Desci a escada, como um raio, e fui perguntar a Tânya se havia mexido nas minhas coisas. Ela balançou a cabeça, em negativa. – "Estranho" –, pensei. – "A não ser minha irmã, ninguém mais esteve em casa" –, refleti. Entretanto, atribuí a negativa dela ao seu estado emocional, visivelmente abalado.
--- "De certo ela esqueceu, ou prefere não me dizer nada agora, para não me irritar" –, concluí. Contive o meu ímpeto inicial, de interrogá-la mais severamente.
Subi novamente e fui para o gabinete de papai. Em tudo, ali, eu sentia a sua presença. Em seus papéis, em seus livros, em seus móveis austeros, mas de muito bom gosto e num retrato de mamãe, pintado por um artista da aldeia, que praticamente dominava todo o aposento e podia ser visto de qualquer canto em que se estivesse.
Vi o papel dobrado, do jeito que eu havia deixado, sobre a escrivaninha. Ele exercia um fascínio até hipnótico sobre mim. Mas, estranhamente, estava dominado por um medo incrível daquilo que ele pudesse conter. Resolvi acabar de vez com aquele impasse. Afinal, nunca tive essas reações bobas. Desdobrei-o e comecei a ler.
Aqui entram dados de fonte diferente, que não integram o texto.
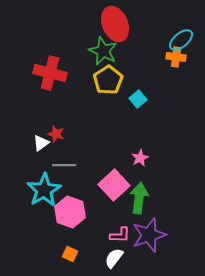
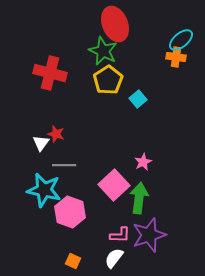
white triangle: rotated 18 degrees counterclockwise
pink star: moved 3 px right, 4 px down
cyan star: rotated 28 degrees counterclockwise
orange square: moved 3 px right, 7 px down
A cada palavra lida, no entanto, entendia menos o seu significado. A minha primeira reação foi achar que aquilo era alguma brincadeira macabra. – "Mas quem faria uma coisa dessas e ainda usando papel timbrado do governo?!" –, refleti, desconfiado.
Reconheci, também, a assinatura do oficial que teria escrito a mensagem, pois se tratava de um velho amigo de papai, dos seus tempos de caserna. Até se hospedara em nossa casa, em várias ocasiões, quando vinha em missão do Exército a Moscou.
Aos poucos, as palavras foram penetrando em minha consciência e foi então que não entendi mais nada... A mensagem, em tom seco e formal, dirigida a mim, dizia, somente:
"Prezado senhor Illya Mikhailovich Kladunov:
Cumpre-nos a ingrata tarefa de comunicar a V. Sa. que Mikhail Illich Kladunov, capitão do Exército de Sua Majestade, o czar de todas as Rússias, e Kyrillo Mikhailovich Kladunov, soldado, ambos do 3º Regimento da 8ª Brigada de Cavalaria, foram mortos, em ação, no dia 5 de novembro passado, na Batalha de Inkermann, na Criméia. Tombaram como heróis, na defesa da Pátria. Aceite nossas sinceras condolências..."

(Conto publicado no livro "Quadros de Natal").